Authors: Lankadeva, Yugeesh R;Cochrane, Andrew D;Marino, Bruno;Iguchi, Naoya;Hood, Sally G;Bellomo, Rinaldo;May, Clive N;Evans, Roger G
Affiliation: Cardiovascular Disease Program, Biomedicine Discovery Institute and Department of Physiology, Monash University, Melbourne, Victoria, Australia
Cellsaving and Perfusion Resources, Melbourne, Victoria, Australia
Department of Cardiothoracic Surgery, Monash Health and Department of Surgery (School of Clinical Sciences at Monash Health), Monash University, Melbourne, Victoria, Australia
Pre-Clinical Critical Care Unit, Florey Institute of Neuroscience and Mental Health, University of Melbourne, Melbourne, Victoria, Australia
Department of Intensive Care, Austin Health, Heidelberg, Victoria, Australia
Issue Date: 15-Mar-2019
EDate: 2019-03-15
Citation: Kidney international 2019; online first: 15 March
Abstract: Renal medullary hypoxia may contribute to cardiac surgery-associated acute kidney injury (AKI). However, the effects of cardiopulmonary bypass (CPB) on medullary oxygenation are poorly understood. Here we tested whether CPB causes medullary hypoxia and whether medullary oxygenation during CPB can be improved by increasing pump flow or mean arterial pressure (MAP). Twelve sheep were instrumented to measure whole kidney, medullary, and cortical blood flow and oxygenation. Five days later, under isoflurane anesthesia, CPB was initiated at a pump flow of 80 mL kg-1min-1 and target MAP of 70 mm Hg.
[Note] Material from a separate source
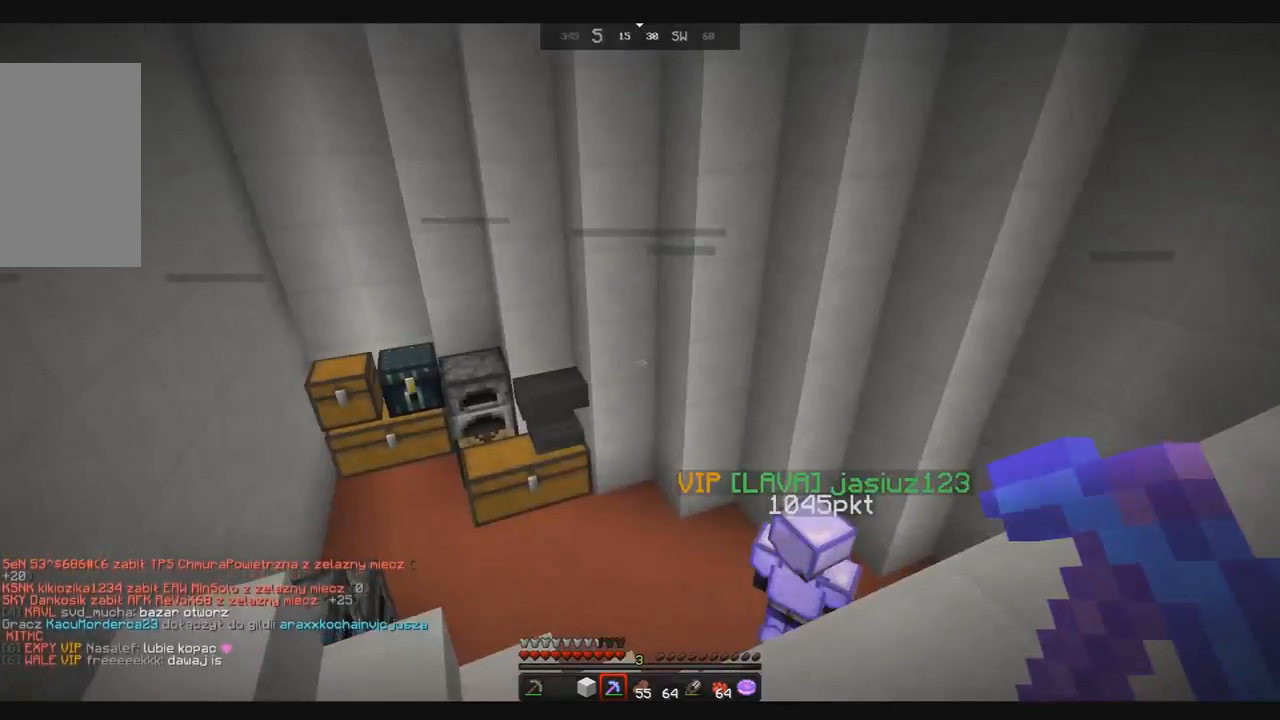
{"keys": ["right"], "mouse": [], "events": [[467, "right", "down"]]}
Pump flow was then set at 60 and 100 mL kg-1min-1, while MAP was maintained at approximately 70 mm Hg. MAP was then increased by vasopressor (metaraminol, 0.2-0.6 mg/min) infusion at a pump flow of 80 mL kg-1min-1. CPB at 80 mL kg-1min-1 reduced renal blood flow (RBF), -61% less than the conscious state, perfusion in the cortex (-44%) and medulla (-40%), and medullary Po2 from 43 to 27 mm Hg. Decreasing pump flow from 80 to 60 mL kg-1min-1 further decreased RBF (-16%) and medullary Po2 from 25 to 14 mm Hg. Increasing pump flow from 80 to 100 mL kg-1min-1 increased RBF (17%) and medullary Po2 from 20 to 29 mm Hg. Metaraminol (0.2 mg/min) increased MAP from 63 to 90 mm Hg, RBF (47%), and medullary Po2 from 19 to 39 mm Hg. Thus, the renal medulla is susceptible to hypoxia during CPB, but medullary oxygenation can be improved by increasing pump flow or increasing target MAP by infusion of metaraminol.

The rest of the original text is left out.